Trois ans après, Burton rend un hommage tendre et burlesque au «plus mauvais cinéaste du monde» à travers Ed Wood, campé par Johnny Depp. Ce film vaut à Martin Landau l'Oscar du meilleur acteur pour sa magistrale interprétation de Bela Lugosi. Et de deux, pour l'Oscar des meilleurs maquillages. Le réalisateur s'éloigne ensuite de son univers féerique pour revenir à ses souvenirs de jeunesse avec Mars Attacks !, opulente comédie de science-fiction dont la distribution réunit une vingtaine de vedettes de premier plan, tels Jack Nicholson, Glenn Close, Danny DeVito et Annette Bening. Le résultat est douteux mais la passion des fans de Tim Burton ne faiblit pas.

 

Et ils sont récompensés, trois ans plus tard, avec sa somptueuse adaptation du classique de Washington Irving, Sleepy Hollow : la légende du cavalier sans tête. Sur les rangs, Johnny Depp, devenu son double à l'écran, ténébreux et blafard, Christina Ricci – encore une brune teinte en blonde, ainsi que l'effrayant Christopher Walken, qui s'est limé les dents pour l'occasion. Le film remporte l'Oscar de la meilleure direction artistique, ainsi qu'une citation à l'Oscar de la meilleure photo et des meilleurs costumes.

Plus rien n'arrête la folie de Burton.
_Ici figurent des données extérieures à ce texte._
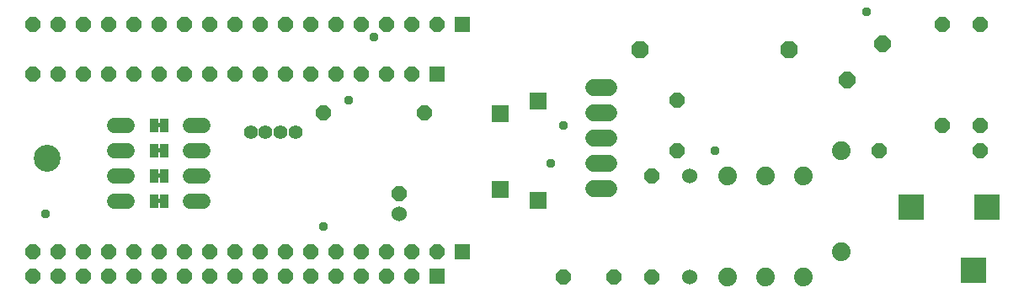
<source format=gbr>
G04 EAGLE Gerber RS-274X export*
G75*
%MOMM*%
%FSLAX34Y34*%
%LPD*%
%INSoldermask Bottom*%
%IPPOS*%
%AMOC8*
5,1,8,0,0,1.08239X$1,22.5*%
G01*
%ADD10C,2.703200*%
%ADD11P,1.649562X8X112.500000*%
%ADD12C,1.524000*%
%ADD13P,1.869504X8X202.500000*%
%ADD14P,1.649562X8X292.500000*%
%ADD15C,1.879600*%
%ADD16P,1.649562X8X22.500000*%
%ADD17P,1.649562X8X202.500000*%
%ADD18R,1.711200X1.711200*%
%ADD19C,1.411200*%
%ADD20C,1.524000*%
%ADD21R,2.603200X2.603200*%
%ADD22P,1.635708X8X202.500000*%
%ADD23R,1.511200X1.511200*%
%ADD24P,1.743947X8X247.500000*%
%ADD25C,1.727200*%
%ADD26R,0.838200X1.473200*%
%ADD27C,0.959600*%

G36*
X154370Y201307D02*
X154370Y201307D01*
X154436Y201309D01*
X154479Y201327D01*
X154526Y201335D01*
X154583Y201369D01*
X154643Y201394D01*
X154678Y201425D01*
X154719Y201450D01*
X154761Y201501D01*
X154809Y201545D01*
X154831Y201587D01*
X154860Y201624D01*
X154881Y201686D01*
X154912Y201745D01*
X154920Y201799D01*
X154932Y201836D01*
X154931Y201876D01*
X154939Y201930D01*
X154939Y204470D01*
X154928Y204535D01*
X154926Y204601D01*
X154908Y204644D01*
X154900Y204691D01*
X154866Y204748D01*
X154841Y204808D01*
X154810Y204843D01*
X154785Y204884D01*
X154734Y204926D01*
X154690Y204974D01*
X154648Y204996D01*
X154611Y205025D01*
X154549Y205046D01*
X154490Y205077D01*
X154436Y205085D01*
X154399Y205097D01*
X154359Y205096D01*
X154305Y205104D01*
X150495Y205104D01*
X150430Y205093D01*
X150364Y205091D01*
X150321Y205073D01*
X150274Y205065D01*
X150217Y205031D01*
X150157Y205006D01*
X150122Y204975D01*
X150081Y204950D01*
X150040Y204899D01*
X149991Y204855D01*
X149969Y204813D01*
X149940Y204776D01*
X149919Y204714D01*
X149888Y204655D01*
X149880Y204601D01*
X149868Y204564D01*
X149868Y204561D01*
X149869Y204524D01*
X149861Y204470D01*
X149861Y201930D01*
X149872Y201865D01*
X149874Y201799D01*
X149892Y201756D01*
X149900Y201709D01*
X149934Y201652D01*
X149959Y201592D01*
X149990Y201557D01*
X150015Y201516D01*
X150066Y201475D01*
X150110Y201426D01*
X150152Y201404D01*
X150189Y201375D01*
X150251Y201354D01*
X150310Y201323D01*
X150364Y201315D01*
X150401Y201303D01*
X150441Y201304D01*
X150495Y201296D01*
X154305Y201296D01*
X154370Y201307D01*
G37*
G36*
X154370Y175907D02*
X154370Y175907D01*
X154436Y175909D01*
X154479Y175927D01*
X154526Y175935D01*
X154583Y175969D01*
X154643Y175994D01*
X154678Y176025D01*
X154719Y176050D01*
X154761Y176101D01*
X154809Y176145D01*
X154831Y176187D01*
X154860Y176224D01*
X154881Y176286D01*
X154912Y176345D01*
X154920Y176399D01*
X154932Y176436D01*
X154931Y176476D01*
X154939Y176530D01*
X154939Y179070D01*
X154928Y179135D01*
X154926Y179201D01*
X154908Y179244D01*
X154900Y179291D01*
X154866Y179348D01*
X154841Y179408D01*
X154810Y179443D01*
X154785Y179484D01*
X154734Y179526D01*
X154690Y179574D01*
X154648Y179596D01*
X154611Y179625D01*
X154549Y179646D01*
X154490Y179677D01*
X154436Y179685D01*
X154399Y179697D01*
X154359Y179696D01*
X154305Y179704D01*
X150495Y179704D01*
X150430Y179693D01*
X150364Y179691D01*
X150321Y179673D01*
X150274Y179665D01*
X150217Y179631D01*
X150157Y179606D01*
X150122Y179575D01*
X150081Y179550D01*
X150040Y179499D01*
X149991Y179455D01*
X149969Y179413D01*
X149940Y179376D01*
X149919Y179314D01*
X149888Y179255D01*
X149880Y179201D01*
X149868Y179164D01*
X149868Y179161D01*
X149869Y179124D01*
X149861Y179070D01*
X149861Y176530D01*
X149872Y176465D01*
X149874Y176399D01*
X149892Y176356D01*
X149900Y176309D01*
X149934Y176252D01*
X149959Y176192D01*
X149990Y176157D01*
X150015Y176116D01*
X150066Y176075D01*
X150110Y176026D01*
X150152Y176004D01*
X150189Y175975D01*
X150251Y175954D01*
X150310Y175923D01*
X150364Y175915D01*
X150401Y175903D01*
X150441Y175904D01*
X150495Y175896D01*
X154305Y175896D01*
X154370Y175907D01*
G37*
G36*
X154370Y150507D02*
X154370Y150507D01*
X154436Y150509D01*
X154479Y150527D01*
X154526Y150535D01*
X154583Y150569D01*
X154643Y150594D01*
X154678Y150625D01*
X154719Y150650D01*
X154761Y150701D01*
X154809Y150745D01*
X154831Y150787D01*
X154860Y150824D01*
X154881Y150886D01*
X154912Y150945D01*
X154920Y150999D01*
X154932Y151036D01*
X154931Y151076D01*
X154939Y151130D01*
X154939Y153670D01*
X154928Y153735D01*
X154926Y153801D01*
X154908Y153844D01*
X154900Y153891D01*
X154866Y153948D01*
X154841Y154008D01*
X154810Y154043D01*
X154785Y154084D01*
X154734Y154126D01*
X154690Y154174D01*
X154648Y154196D01*
X154611Y154225D01*
X154549Y154246D01*
X154490Y154277D01*
X154436Y154285D01*
X154399Y154297D01*
X154359Y154296D01*
X154305Y154304D01*
X150495Y154304D01*
X150430Y154293D01*
X150364Y154291D01*
X150321Y154273D01*
X150274Y154265D01*
X150217Y154231D01*
X150157Y154206D01*
X150122Y154175D01*
X150081Y154150D01*
X150040Y154099D01*
X149991Y154055D01*
X149969Y154013D01*
X149940Y153976D01*
X149919Y153914D01*
X149888Y153855D01*
X149880Y153801D01*
X149868Y153764D01*
X149868Y153761D01*
X149869Y153724D01*
X149861Y153670D01*
X149861Y151130D01*
X149872Y151065D01*
X149874Y150999D01*
X149892Y150956D01*
X149900Y150909D01*
X149934Y150852D01*
X149959Y150792D01*
X149990Y150757D01*
X150015Y150716D01*
X150066Y150675D01*
X150110Y150626D01*
X150152Y150604D01*
X150189Y150575D01*
X150251Y150554D01*
X150310Y150523D01*
X150364Y150515D01*
X150401Y150503D01*
X150441Y150504D01*
X150495Y150496D01*
X154305Y150496D01*
X154370Y150507D01*
G37*
G36*
X154370Y125107D02*
X154370Y125107D01*
X154436Y125109D01*
X154479Y125127D01*
X154526Y125135D01*
X154583Y125169D01*
X154643Y125194D01*
X154678Y125225D01*
X154719Y125250D01*
X154761Y125301D01*
X154809Y125345D01*
X154831Y125387D01*
X154860Y125424D01*
X154881Y125486D01*
X154912Y125545D01*
X154920Y125599D01*
X154932Y125636D01*
X154931Y125676D01*
X154939Y125730D01*
X154939Y128270D01*
X154928Y128335D01*
X154926Y128401D01*
X154908Y128444D01*
X154900Y128491D01*
X154866Y128548D01*
X154841Y128608D01*
X154810Y128643D01*
X154785Y128684D01*
X154734Y128726D01*
X154690Y128774D01*
X154648Y128796D01*
X154611Y128825D01*
X154549Y128846D01*
X154490Y128877D01*
X154436Y128885D01*
X154399Y128897D01*
X154359Y128896D01*
X154305Y128904D01*
X150495Y128904D01*
X150430Y128893D01*
X150364Y128891D01*
X150321Y128873D01*
X150274Y128865D01*
X150217Y128831D01*
X150157Y128806D01*
X150122Y128775D01*
X150081Y128750D01*
X150040Y128699D01*
X149991Y128655D01*
X149969Y128613D01*
X149940Y128576D01*
X149919Y128514D01*
X149888Y128455D01*
X149880Y128401D01*
X149868Y128364D01*
X149868Y128361D01*
X149869Y128324D01*
X149861Y128270D01*
X149861Y125730D01*
X149872Y125665D01*
X149874Y125599D01*
X149892Y125556D01*
X149900Y125509D01*
X149934Y125452D01*
X149959Y125392D01*
X149990Y125357D01*
X150015Y125316D01*
X150066Y125275D01*
X150110Y125226D01*
X150152Y125204D01*
X150189Y125175D01*
X150251Y125154D01*
X150310Y125123D01*
X150364Y125115D01*
X150401Y125103D01*
X150441Y125104D01*
X150495Y125096D01*
X154305Y125096D01*
X154370Y125107D01*
G37*
D10*
X40000Y170000D03*
D11*
X393700Y134620D03*
D12*
X393700Y114300D03*
D13*
X786130Y279400D03*
X636270Y279400D03*
D14*
X673100Y228600D03*
X673100Y177800D03*
D15*
X762000Y152400D03*
X762000Y50800D03*
X723900Y50800D03*
X723900Y152400D03*
X800100Y152400D03*
X800100Y50800D03*
D14*
X939800Y304800D03*
X939800Y203200D03*
D11*
X977900Y203200D03*
X977900Y304800D03*
D16*
X876300Y177800D03*
X977900Y177800D03*
D17*
X609600Y50800D03*
X558800Y50800D03*
D18*
X495300Y138430D03*
X495300Y214630D03*
D19*
X289800Y195900D03*
X274800Y195900D03*
X259800Y195900D03*
X244800Y195900D03*
D20*
X120904Y203200D02*
X107696Y203200D01*
X107696Y177800D02*
X120904Y177800D01*
X120904Y152400D02*
X107696Y152400D01*
X107696Y127000D02*
X120904Y127000D01*
X183896Y127000D02*
X197104Y127000D01*
X197104Y152400D02*
X183896Y152400D01*
X183896Y177800D02*
X197104Y177800D01*
X197104Y203200D02*
X183896Y203200D01*
D21*
X971550Y57150D03*
D18*
X533400Y127800D03*
X533400Y227800D03*
D15*
X838200Y76200D03*
X838200Y177800D03*
D22*
X406400Y254160D03*
X381000Y254160D03*
X355600Y254160D03*
X330200Y254160D03*
X304800Y254160D03*
X279400Y254160D03*
X254000Y254160D03*
X228600Y254160D03*
X203200Y254160D03*
X177800Y254160D03*
X152400Y254160D03*
X127000Y254160D03*
X101600Y254160D03*
X76200Y254160D03*
X50800Y254160D03*
X25400Y254160D03*
X25400Y50960D03*
X50800Y50960D03*
X76200Y50960D03*
X101600Y50960D03*
X127000Y50960D03*
X152400Y50960D03*
X177800Y50960D03*
X203200Y50960D03*
X228600Y50960D03*
X254000Y50960D03*
X279400Y50960D03*
X304800Y50960D03*
X330200Y50960D03*
X355600Y50960D03*
X381000Y50960D03*
X406400Y50960D03*
D23*
X431800Y254160D03*
X431800Y50960D03*
D12*
X685800Y152400D03*
X685800Y50800D03*
D17*
X419100Y215900D03*
X317500Y215900D03*
D11*
X647700Y50800D03*
X647700Y152400D03*
D23*
X457200Y304800D03*
D22*
X431800Y304800D03*
X406400Y304800D03*
X381000Y304800D03*
X355600Y304800D03*
X330200Y304800D03*
X304800Y304800D03*
X279400Y304800D03*
X254000Y304800D03*
X228600Y304800D03*
X203200Y304800D03*
X177800Y304800D03*
X152400Y304800D03*
X127000Y304800D03*
X101600Y304800D03*
X76200Y304800D03*
X50800Y304800D03*
X25400Y304800D03*
X25400Y76200D03*
X50800Y76200D03*
X76200Y76200D03*
X101600Y76200D03*
X127000Y76200D03*
X152400Y76200D03*
X177800Y76200D03*
X203200Y76200D03*
X228600Y76200D03*
X254000Y76200D03*
X279400Y76200D03*
X304800Y76200D03*
X330200Y76200D03*
X355600Y76200D03*
X381000Y76200D03*
X406400Y76200D03*
X431800Y76200D03*
D23*
X457200Y76200D03*
D24*
X880291Y284661D03*
X844369Y248739D03*
D25*
X604520Y241300D02*
X589280Y241300D01*
X589280Y215900D02*
X604520Y215900D01*
X604520Y190500D02*
X589280Y190500D01*
X589280Y165100D02*
X604520Y165100D01*
X604520Y139700D02*
X589280Y139700D01*
D21*
X908700Y120650D03*
X984900Y120650D03*
D26*
X157480Y127000D03*
X147320Y127000D03*
X157480Y152400D03*
X147320Y152400D03*
X157480Y177800D03*
X147320Y177800D03*
X157480Y203200D03*
X147320Y203200D03*
D27*
X317500Y101600D03*
X342900Y228600D03*
X546100Y165100D03*
X863600Y317500D03*
X38100Y114300D03*
X558800Y203200D03*
X368300Y292100D03*
X711200Y177800D03*
M02*

</source>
En 2001, il signe l'un des grands succès de la saison estivale, avec sa version de La Planète des singes, produite par Richard D. Zanuck et interprétée par Mark Wahlberg, Tim Roth - plus poilu que jamais -, et la dulcinée de Burton toute aussi étrange que lui, Helena Bonham Carter.

 

Cinéaste visionnaire, inlassable créateur de mondes oniriques, Tim Burton se dévoile un peu plus en 2003 dans Big Fish, qui a été salué comme son film le plus personnel. Ewan McGregor, mythomane ou aventurier, c'est selon, Albert Finney, Jessica Lange et Billy Crudup se partagent la vedette de cet hommage saltimbanque d'un fils à son père. La belle Helena apparaît à nouveau, en sorcière devineresse.

Extrêmement prolixe, Burton sort deux films en 2005 : Les Noces funèbres de Tim Burton et Charlie et la chocolaterie, interprété par Johnny Depp et Freddie Highmore. Adapté du classique de Roald Dahl, Charlie et la chocolaterie remporte un large succès critique international. Et comme un esprit comme celui de Burton ne se repose jamais, il imagine en 2007 un thriller musical – seul Burton était capable de cet improbable mélange – Sweeney Todd, avec ses deux muses, son double Depp et sa femme Bonham-Carter.